Plus, nearly 300 people attended the lunch I hosted afterward. It was a bit of a madhouse, as rain forced us indoors and the hotel had to roll in extra tables, but I really enjoyed catching up with old friends and making new ones – and I think everyone else did as well. In dozens of Berkshire, Wesco and Daily Journal annual meetings over the past two decades, I’ve found that Buffett and Munger junkies are almost universally great folks.
2) I’m sure some young eager beavers will soon be publishing notes from the meeting, which I’ll send around, but in the meantime here are two video clips CNBC posted:
- Berkshire Hathaway's Munger on private equity and investing
- Berkshire Hathaway's Munger on buybacks and Apple shares
Also, here’s an article in Forbes: 5 Insights from Charlie Munger's 2019 Daily Journal Annual Meeting. Excerpt:
- “My idea of being properly educated is being right when the professor is wrong. Anyone can just spit back what the professor is saying. It takes a really educated person to think for themselves.”
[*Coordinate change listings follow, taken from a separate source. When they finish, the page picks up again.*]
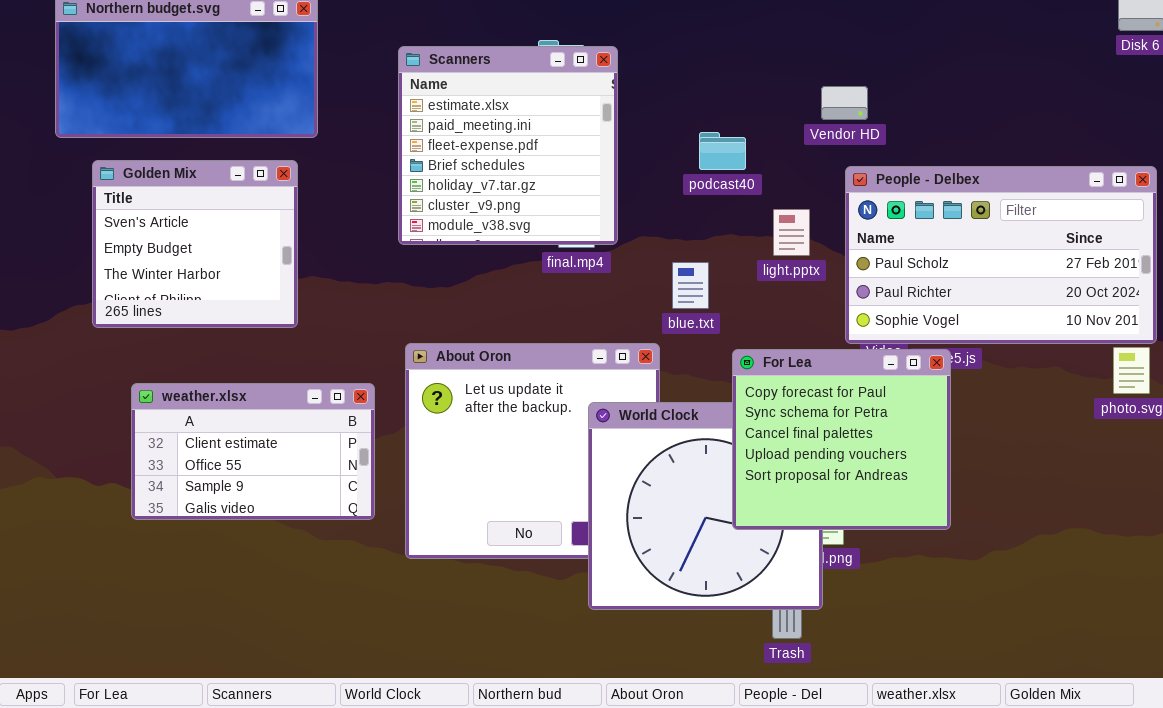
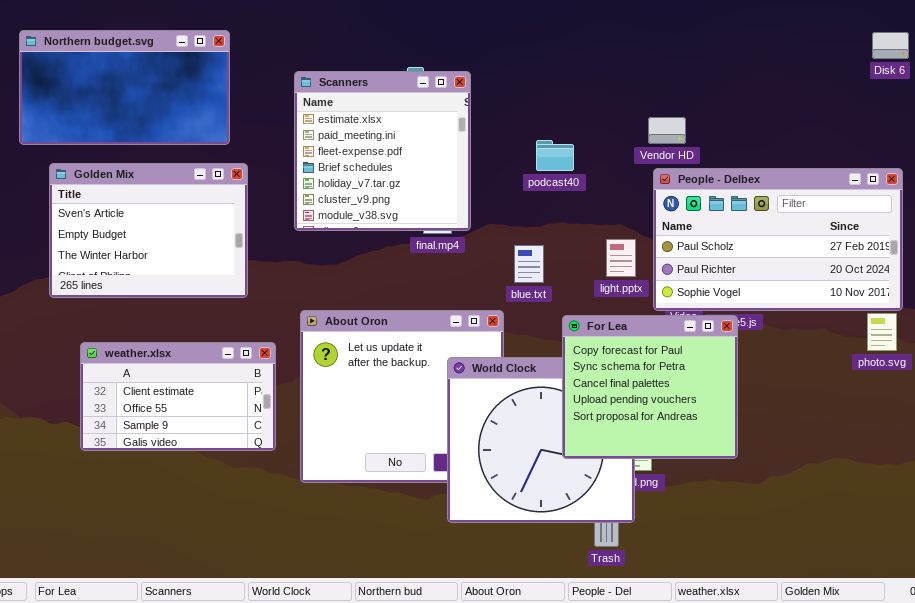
Vendor HD: [821,86,868,120] -> [648,117,686,144], moved
Golden Mix: [92,160,298,328] -> [49,163,248,298], resized
light.pptx: [773,209,810,256] -> [606,239,636,277], moved

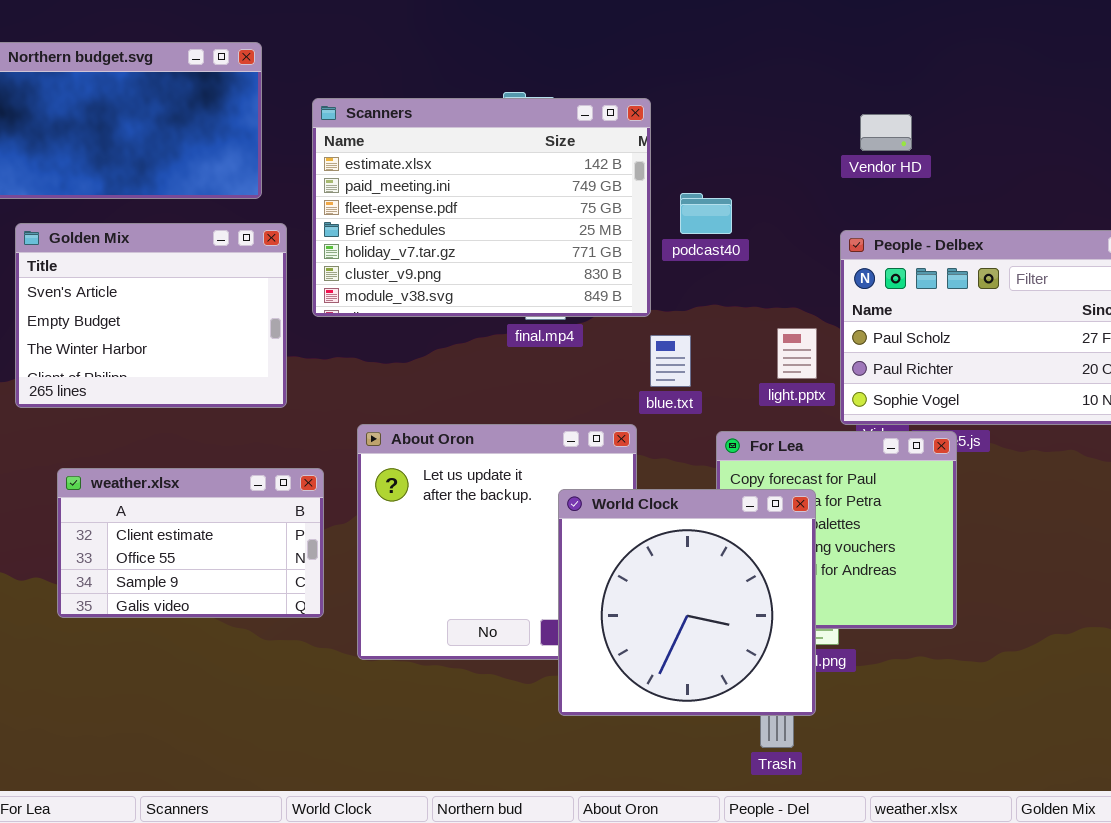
Scanners: [294,71,471,231] -> [312,98,651,317], moved, resized
Vendor HD: [648,117,686,144] -> [860,114,912,151], moved
World Clock: [447,357,635,523] -> [558,489,816,716], raised

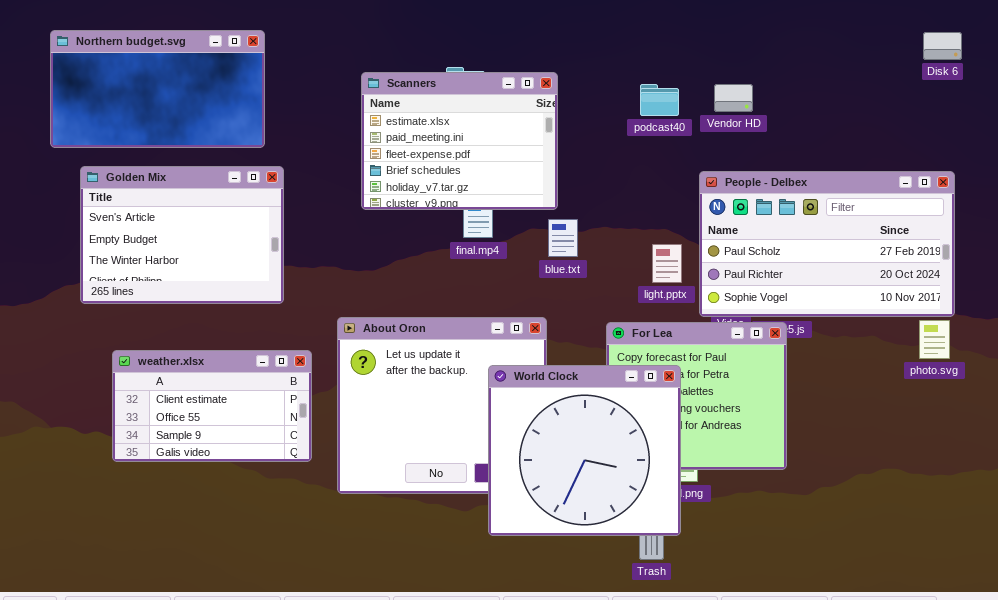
Scanners: [312,98,651,317] -> [361,72,558,210], resized
podcast40: [680,193,732,234] -> [640,84,679,116], moved
blue.txt: [650,335,691,387] -> [548,219,578,257], moved

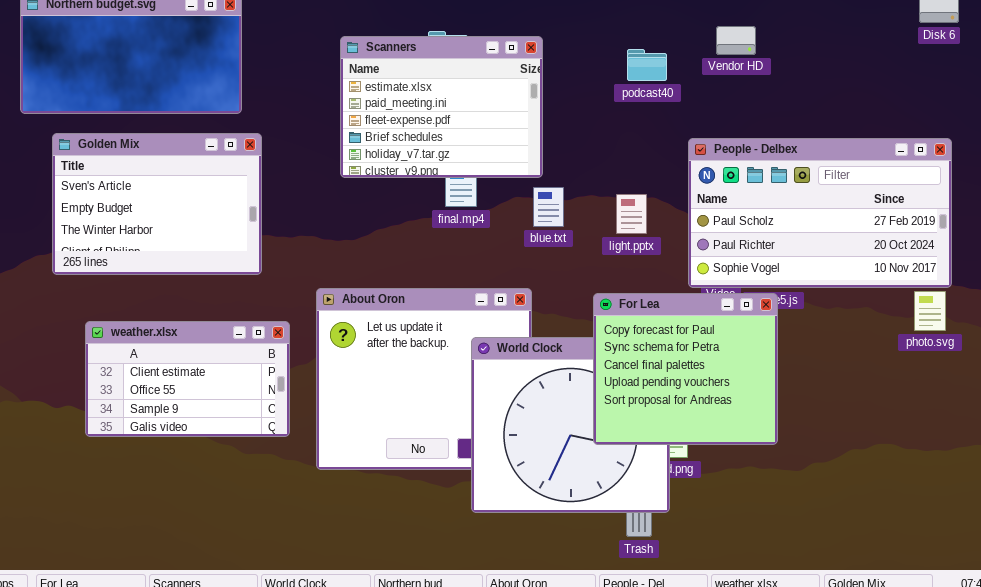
Vendor HD: [714,84,753,112] -> [716,26,756,55], moved
light.pptx: [652,244,682,283] -> [616,194,647,234], moved
For Lea: [606,322,787,470] -> [593,293,778,445], raised

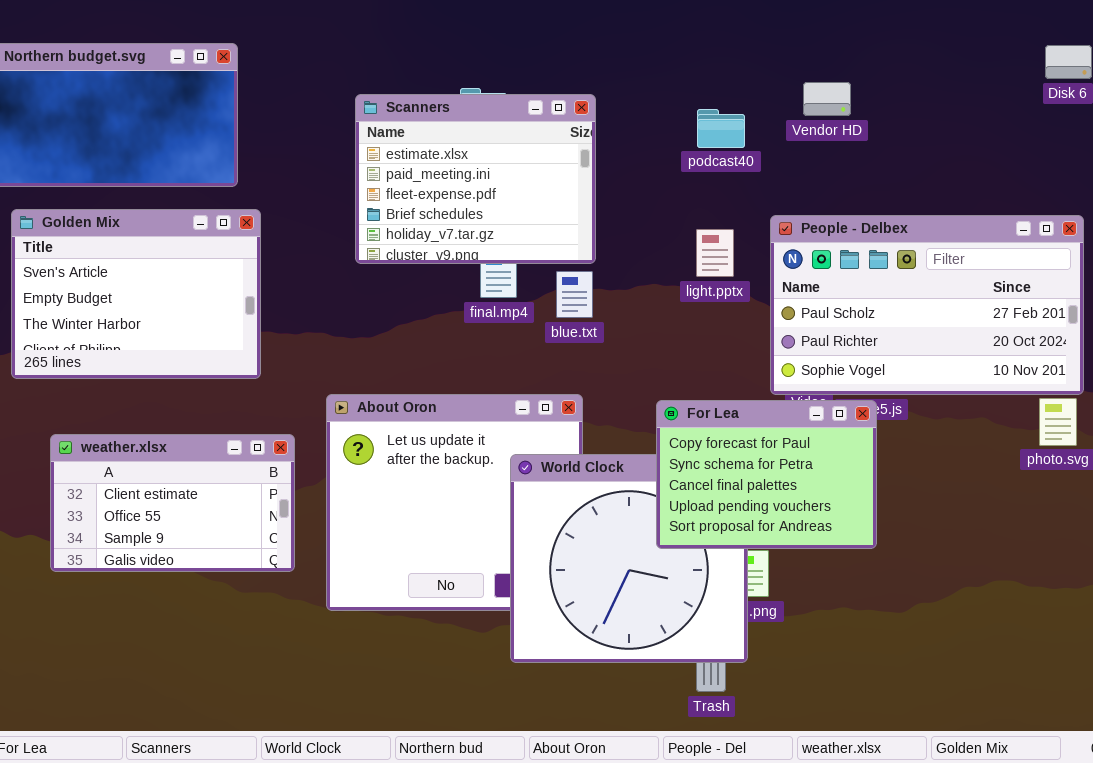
blue.txt: [533,187,564,227] -> [556,271,593,318], moved
light.pptx: [616,194,647,234] -> [696,229,734,277], moved
For Lea: [593,293,778,445] -> [656,400,877,549], resized

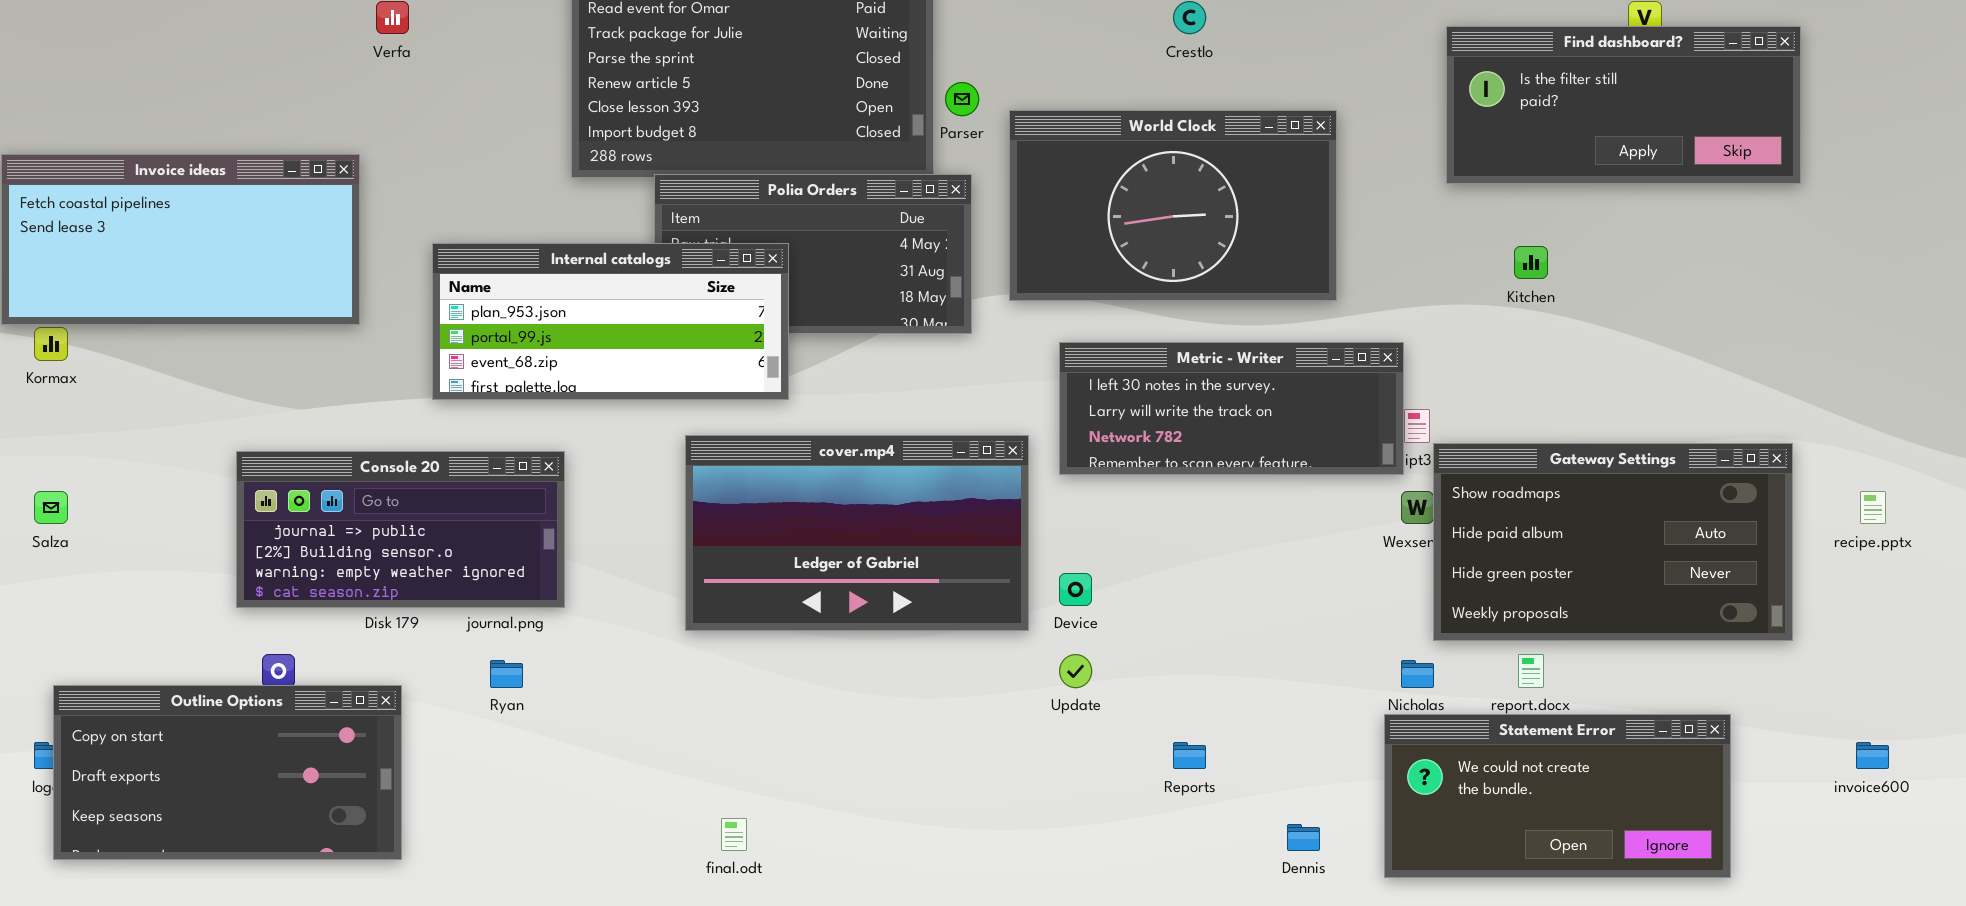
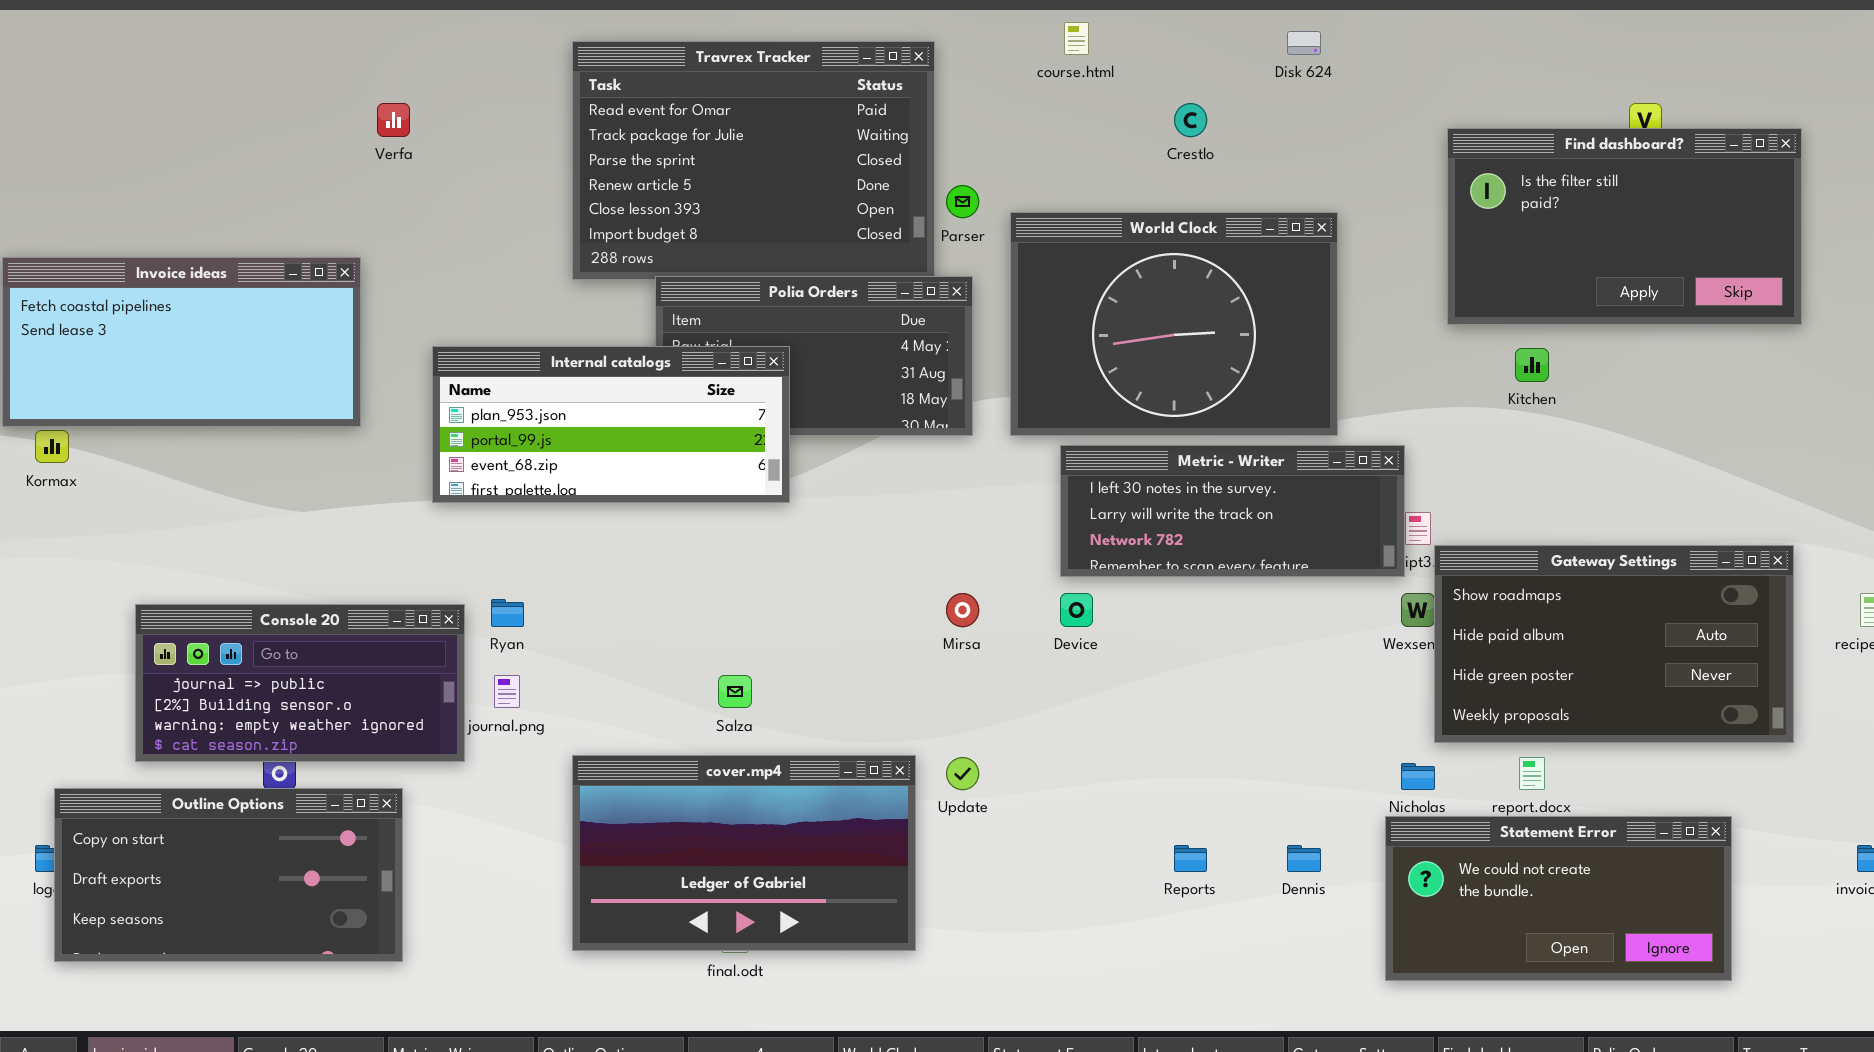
Find dashboard?: [1446,26,1801,184] -> [1447,128,1802,325], resized
World Clock: [1009,110,1337,301] -> [1010,212,1338,436], resized
cover.mp4: [685,435,1029,631] -> [572,755,916,951], moved
Console 20: [236,451,565,608] -> [135,604,465,762], moved
Salza: [34,491,68,524] -> [718,675,752,708], moved
Device: [1059,573,1092,606] -> [1060,593,1093,627], moved
Update: [1059,654,1092,688] -> [946,757,979,790], moved
Ryan: [490,660,523,688] -> [491,599,524,627], moved
Dennis: [1287,824,1320,851] -> [1287,845,1321,872], moved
- “It is really important to stay within your circle of competence. If you are not sure what the boundaries of that circle are for you, then you do not have real mastery of your field.”
- “The first rule of fishing is to fish where the fish are.”
- “If you have trouble finding good investments, join the club… My advice to the seeker of high compound interest is to reduce your expectations. Things are likely to be tough for a while.”
- “The idea of diversification makes sense to a point. If you don’t know what you are doing and don’t want to embarrass yourself, then owning a lot of investments makes sense. But that is not something that deserves a big reward. The idea of diversification if you are looking for excellence does not make sense… At Berkshire Hathaway and the Daily Journal our investment results have been better than the index. Now why is that? Because we try to do less. We don’t know much about a lot of things, so we just focus on the few that we do know well.”
3) Attending the meeting and seeing Munger remind me of two web pages I put together long ago that might be of interest:
- Here are my notes from the Berkshire and Wesco meetings from 1998-2008; and
- Here is a collection of old Munger speeches and other materials.
As I look at these pages for the first time in more than a decade, there’s some really cool historical stuff there…
4) Aphria released its whitewash – oops, I mean report – by its special committee regarding its “investigation” into Gabriel Grego’s epic takedown at my shorting conference last December 3 (slides and video here and here). In it, he showed conclusively that insiders massively enriched themselves by engineering three wildly overpriced sham acquisitions in Argentina, Colombia and Jamaica.
It will come as absolutely no surprise to anyone that the well-paid gutless weasels Aphria hired came back with the desired answer: “Move along, nothing to see here…”
- “…it appears that certain of the non-independent directors of the Company had conflicting interests in the Acquisition that were not fully disclosed to the Board.”
- “…Vic Neufeld and Cole Cacciavillani have completed a responsible transition plan and effective March 1, 2019 will be retiring from the Company (including in their capacity as directors).” (But they’ll still be “special advisors.”)
Look for write-offs in the future as the acquired assets are marked down.